A daily journal of our lives (begun in October 2010), in photos (many taken by my wife, Evie) and words, mostly from our home on Chautauqua Lake, in Western New York, where my wife Evie and I live, after my having retired from teaching English for forty-five years in Hawaii, Turkey, and Ohio. We have three children, seven grandchildren, and one great-grandson, as you will notice if you follow my blog since we often travel to visit them. Photo from our porch taken on 11/03/2024 at 7:07 AM
Tuesday, February 10, 2015
BEING MORTAL: ATUL GAWANDE
Atul Gawande, a surgeon in a Boston hospital, first came to my attention with the book COMPLICATIONS, an exploration of what it takes to become good at something, in his case, surgery. This book is completely different, arising from the death of his father, also a doctor, in Athens, Ohio. It's a thorough exploration of end of life care, in assisted living places, hospitals, hospice and/home, where we all end up, alas. Certainly, this is not a feel good book, but it's a book everyone should read, young or old because it's either about you or your parents.

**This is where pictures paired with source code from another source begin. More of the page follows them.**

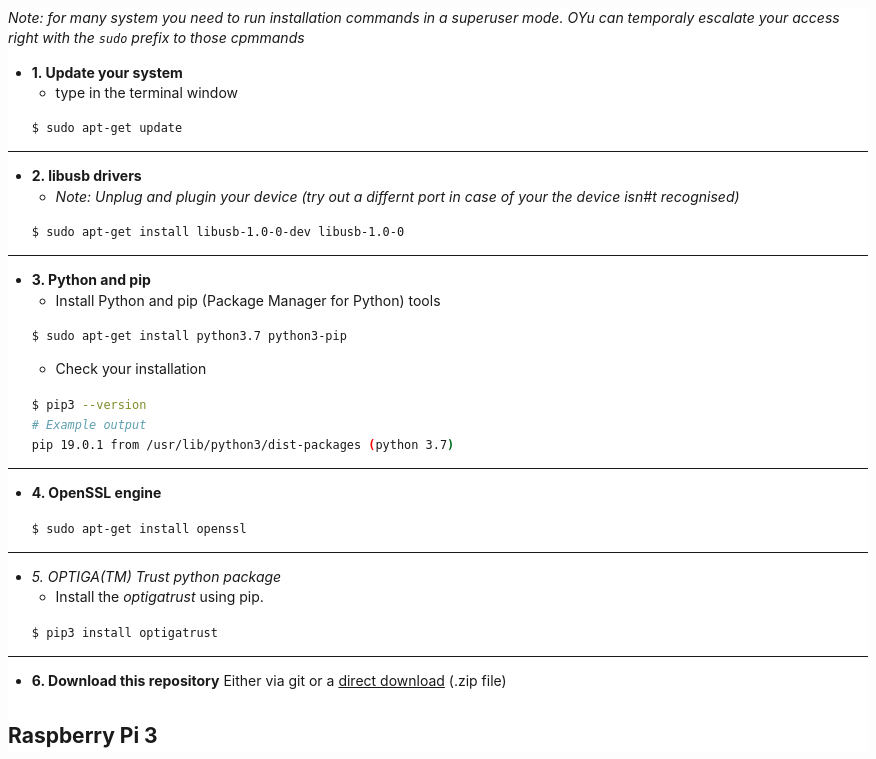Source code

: _Note: for many system you need to run installation commands in a superuser mode. OYu can temporaly escalate your access right with the `sudo` prefix to those cpmmands_

* **1. Update your system**
  * type in the terminal window
  ```bash
  $ sudo apt-get update
  ``` 

---


* **2. libusb drivers**
   * _Note: Unplug and plugin your device (try out a differnt port in case of your the device isn#t recognised)_
   ```bash
   $ sudo apt-get install libusb-1.0-0-dev libusb-1.0-0
   ``` 

---


* **3. Python and pip**
  * Install Python and pip (Package Manager for Python) tools
  ```bash
  $ sudo apt-get install python3.7 python3-pip
  ```
  * Check your installation
  ```bash
  $ pip3 --version
  # Example output
  pip 19.0.1 from /usr/lib/python3/dist-packages (python 3.7)
  ``` 

---


* **4. OpenSSL engine**
  ```bash
  $ sudo apt-get install openssl
  ``` 

---


* **5. OPTIGA(TM) Trust* python package*
  * Install the *optigatrust* using pip.
  ```bash
  $ pip3 install optigatrust
  ``` 

---


* **6. Download this repository**
Either via git or a [direct download](https://github.com/ayushev/personalize-optiga-trust/archive/master.zip) (.zip file)


## Raspberry Pi 3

Briefly, he sees most assisted living places most interested in running a tight ship, making sure things run on time, patients are taken care of, pills given, lives restricted for their own good. And he has a problem with this: it takes away end of life autonomy, freedom of choice, what the patient may prefer. And he goes into detail about those caregivers who have dared to think differently, allowing patients to decide how they want to lives their lives, allowing them freedom to eat, wake, or sleep when they want. And they usually allow animals, children, plants, a normal life in fact into their places, making them as inviting and home like as they can, so different from the stereotype of the assisted living homes. And these pioneers proved patients were happier, money was ultimately saved, that this could be done without costing more money. Half of the book deals with this sort of thing, exploring the new horizons in end of life care, which in some cases may last for years. The essential of this experience is make the experience as close to what the patient want, hopes for, not a tightly just a well oiled machine, organized and disciplined but lacking warmth and humanity.
The second part deals with end of life and the difficulty in trying to decide when its necessary to stop the cancer drugs, the feeding tube, the various surgeries but often ignore or forget to ask what the patients want. He lives these difficulties when his father's begins to fail eventually dies. He also does research and begins talking about wishes with his patients, something he rarely did well before the death of his father. It's important, he realizes, to ask the patient what they know, how they would like to spend the rest of their days, with family and/or hospice or a hospital, waiting for another round of chemo or surgery which may or may not extend life. Doctors are taught to do everything possible to prolong life but Gawande asks: what kind of life? Life may be prolonged but is it worth it if you are on a feeding tube, or a quadriplegic, or worst. Asking these kinds of questions before things get towards the end of one's life are important. And he realizes even if we ask the right questions, there is always uncertainty about results; nothing can be known for sure except that we will ultimately die.
I thought the book could have been much shorter and I am not sure I needed all the examples, the stories of various patients' ultimate demise. His solutions are fairly straight forward and reasonable, nothing earth shattering that makes the reader go wow. It's mostly common sense, but we too often just put it off talking about end of life choices until it's too late. So for that reason alone, the book may be worth reading.